**Your task:**
The answer must restate the listing word for word, without its images.

* * *

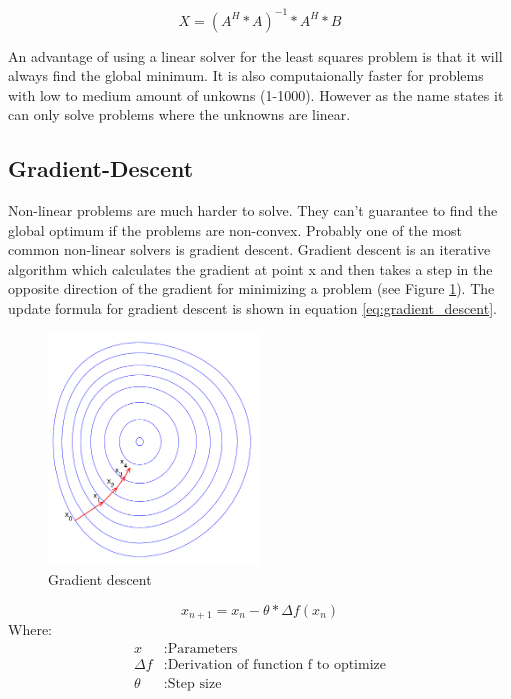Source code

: \documentclass[11pt,a4paper,titlepage,oneside]{report}
\begin{document}
\begin{equation}\label{eq:least_squares_algorithm}
  X=(A^H*A)^{-1}*A^H*B 
\end{equation}

An advantage of using a linear solver for the least squares problem is that it will always find the global minimum. It is also computaionally faster for problems with low to medium amount of unkowns (1-1000). However as the name states it can only solve problems where the unknowns are linear.

\subsection{Gradient-Descent}
Non-linear problems are much harder to solve. They can't guarantee to find the global optimum if the problems are non-convex. Probably one of the most common non-linear solvers is gradient descent. Gradient descent is an iterative algorithm which calculates the gradient at point x and then takes a step in the opposite direction of the gradient for minimizing a problem (see Figure \ref{fig:gradient_descent}). The update formula for gradient descent is shown in equation \ref{eq:gradient_descent}.
\begin{figure}[H]
  \begin{center}
    \includegraphics[width=0.5\textwidth]{img/gradient_descent.png}
  \end{center}
    \caption{Gradient descent}\label{fig:gradient_descent}
\end{figure}

\begin{equation}\label{eq:gradient_descent}
  x_{n+1}=x_n-\theta*\Delta f(x_n)
\end{equation}
Where:
\begin{align*}
  x		      &: \text{Parameters}\\
  \Delta f  &: \text{Derivation of function f to optimize}\\
  \theta    &: \text{Step size}
\end{align*}
\end{document}
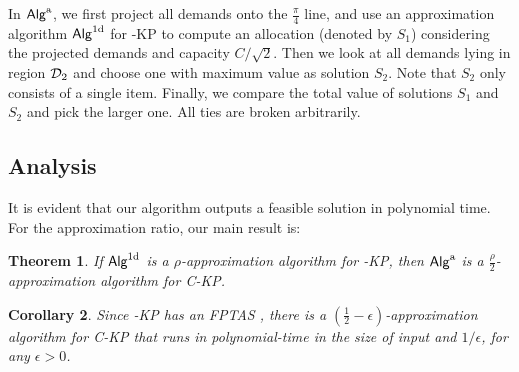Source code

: \documentclass{aamas2013}
\newtheorem{theorem}{Theorem}[section]
\newtheorem{corollary}[theorem]{Corollary}
\begin{document}
In ${\sf Alg}^{\rm a}$, we first project all demands onto the $\frac{\pi}{4}$ line, 
and use an approximation algorithm ${\sf Alg}^{\rm 1d}$ for {-KP} to compute an allocation (denoted by $S_1$) considering the projected demands and capacity $C/\sqrt{2}$.  Then we look at all demands lying in region ${\cal D}_2$ and choose one with maximum value as solution $S_2$.  Note that $S_2$ only consists of a single item.  Finally, we compare the total value of solutions $S_1$ and $S_2$ and pick the larger one.  All ties are broken arbitrarily.   



\subsection{Analysis}
\noindent
It is evident that our algorithm outputs a feasible solution in polynomial time.  For the approximation ratio, our main result is:

\begin{theorem} 
\label{thm:2apx}
If ${\sf Alg}^{\rm 1d}$ is a $\rho$-approximation algorithm for {-KP}, then ${\sf Alg}^{\rm a}$ is a $\frac{\rho}{2}$-approximation algorithm for {\sc C-KP}.
\end{theorem}


\begin{corollary}
\label{cor:2apx}
Since {-KP} has an FPTAS \cite{BKV05KS, KPP10book}, there is a $(\frac{1}{2}-\epsilon)$-approximation algorithm for {\sc C-KP} that runs in polynomial-time in the size of input and $1/\epsilon$, for any $\epsilon>0$.
\end{corollary}   
\end{document}
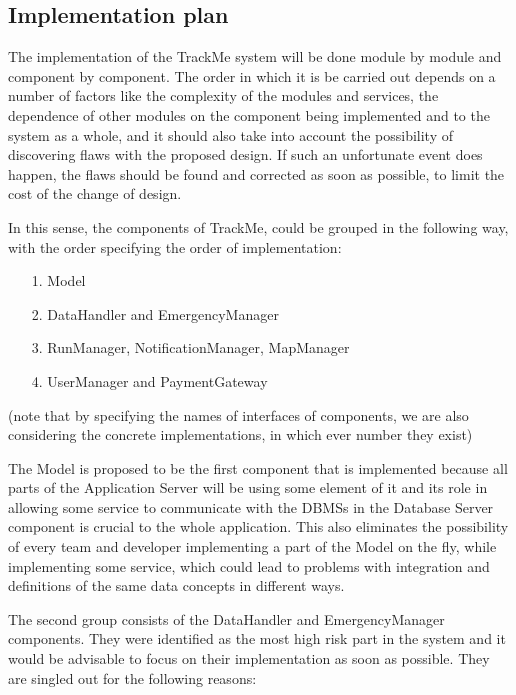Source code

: 
%

\subsection{Implementation plan}
The implementation of the TrackMe system will be done module by module and component by component. The order in which it is be carried out depends on a number of factors like the complexity of the modules and services, the dependence of other modules on the component being implemented and to the system as a whole, and it should also take into account the possibility of discovering flaws with the proposed design. If such an unfortunate event does happen, the flaws should be found and corrected as soon as possible, to limit the cost of the change of design. \newline

In this sense, the components of TrackMe, could be grouped in the following way, with the order specifying the order of implementation:
\begin{itemize}
\item[1.] Model
\item[2.] DataHandler and EmergencyManager
\item[3.] RunManager, NotificationManager, MapManager
\item[4.] UserManager and PaymentGateway
\end{itemize}

(note that by specifying the names of interfaces of components, we are also considering the concrete implementations, in which ever number they exist) \newline

The Model is proposed to be the first component that is implemented because all parts of the Application Server will be using some element of it and its role in allowing some service to communicate with the DBMSs in the Database Server component is crucial to the whole application. This also eliminates the possibility of every team and developer implementing a part of the Model on the fly, while implementing some service, which could lead to problems with integration and definitions of the same data concepts in different ways. \newline

The second group consists of the DataHandler and EmergencyManager components. They were identified as the most high risk part in the system and it would be advisable to focus on their implementation as soon as possible. They are singled out for the following reasons:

* * *

**Problem solution:**
Source code

: \documentclass[11pt,a4paper,titlepage,oneside]{report}
\begin{document}
\begin{equation}\label{eq:least_squares_algorithm}
  X=(A^H*A)^{-1}*A^H*B 
\end{equation}

An advantage of using a linear solver for the least squares problem is that it will always find the global minimum. It is also computaionally faster for problems with low to medium amount of unkowns (1-1000). However as the name states it can only solve problems where the unknowns are linear.

\subsection{Gradient-Descent}
Non-linear problems are much harder to solve. They can't guarantee to find the global optimum if the problems are non-convex. Probably one of the most common non-linear solvers is gradient descent. Gradient descent is an iterative algorithm which calculates the gradient at point x and then takes a step in the opposite direction of the gradient for minimizing a problem (see Figure \ref{fig:gradient_descent}). The update formula for gradient descent is shown in equation \ref{eq:gradient_descent}.
\begin{figure}[H]
  \begin{center}
    \includegraphics[width=0.5\textwidth]{img/gradient_descent.png}
  \end{center}
    \caption{Gradient descent}\label{fig:gradient_descent}
\end{figure}

\begin{equation}\label{eq:gradient_descent}
  x_{n+1}=x_n-\theta*\Delta f(x_n)
\end{equation}
Where:
\begin{align*}
  x		      &: \text{Parameters}\\
  \Delta f  &: \text{Derivation of function f to optimize}\\
  \theta    &: \text{Step size}
\end{align*}
\end{document}
Source code

: \documentclass{aamas2013}
\newtheorem{theorem}{Theorem}[section]
\newtheorem{corollary}[theorem]{Corollary}
\begin{document}
In ${\sf Alg}^{\rm a}$, we first project all demands onto the $\frac{\pi}{4}$ line, 
and use an approximation algorithm ${\sf Alg}^{\rm 1d}$ for {-KP} to compute an allocation (denoted by $S_1$) considering the projected demands and capacity $C/\sqrt{2}$.  Then we look at all demands lying in region ${\cal D}_2$ and choose one with maximum value as solution $S_2$.  Note that $S_2$ only consists of a single item.  Finally, we compare the total value of solutions $S_1$ and $S_2$ and pick the larger one.  All ties are broken arbitrarily.   



\subsection{Analysis}
\noindent
It is evident that our algorithm outputs a feasible solution in polynomial time.  For the approximation ratio, our main result is:

\begin{theorem} 
\label{thm:2apx}
If ${\sf Alg}^{\rm 1d}$ is a $\rho$-approximation algorithm for {-KP}, then ${\sf Alg}^{\rm a}$ is a $\frac{\rho}{2}$-approximation algorithm for {\sc C-KP}.
\end{theorem}


\begin{corollary}
\label{cor:2apx}
Since {-KP} has an FPTAS \cite{BKV05KS, KPP10book}, there is a $(\frac{1}{2}-\epsilon)$-approximation algorithm for {\sc C-KP} that runs in polynomial-time in the size of input and $1/\epsilon$, for any $\epsilon>0$.
\end{corollary}   
\end{document}
Source code

: 
%

\subsection{Implementation plan}
The implementation of the TrackMe system will be done module by module and component by component. The order in which it is be carried out depends on a number of factors like the complexity of the modules and services, the dependence of other modules on the component being implemented and to the system as a whole, and it should also take into account the possibility of discovering flaws with the proposed design. If such an unfortunate event does happen, the flaws should be found and corrected as soon as possible, to limit the cost of the change of design. \newline

In this sense, the components of TrackMe, could be grouped in the following way, with the order specifying the order of implementation:
\begin{itemize}
\item[1.] Model
\item[2.] DataHandler and EmergencyManager
\item[3.] RunManager, NotificationManager, MapManager
\item[4.] UserManager and PaymentGateway
\end{itemize}

(note that by specifying the names of interfaces of components, we are also considering the concrete implementations, in which ever number they exist) \newline

The Model is proposed to be the first component that is implemented because all parts of the Application Server will be using some element of it and its role in allowing some service to communicate with the DBMSs in the Database Server component is crucial to the whole application. This also eliminates the possibility of every team and developer implementing a part of the Model on the fly, while implementing some service, which could lead to problems with integration and definitions of the same data concepts in different ways. \newline

The second group consists of the DataHandler and EmergencyManager components. They were identified as the most high risk part in the system and it would be advisable to focus on their implementation as soon as possible. They are singled out for the following reasons:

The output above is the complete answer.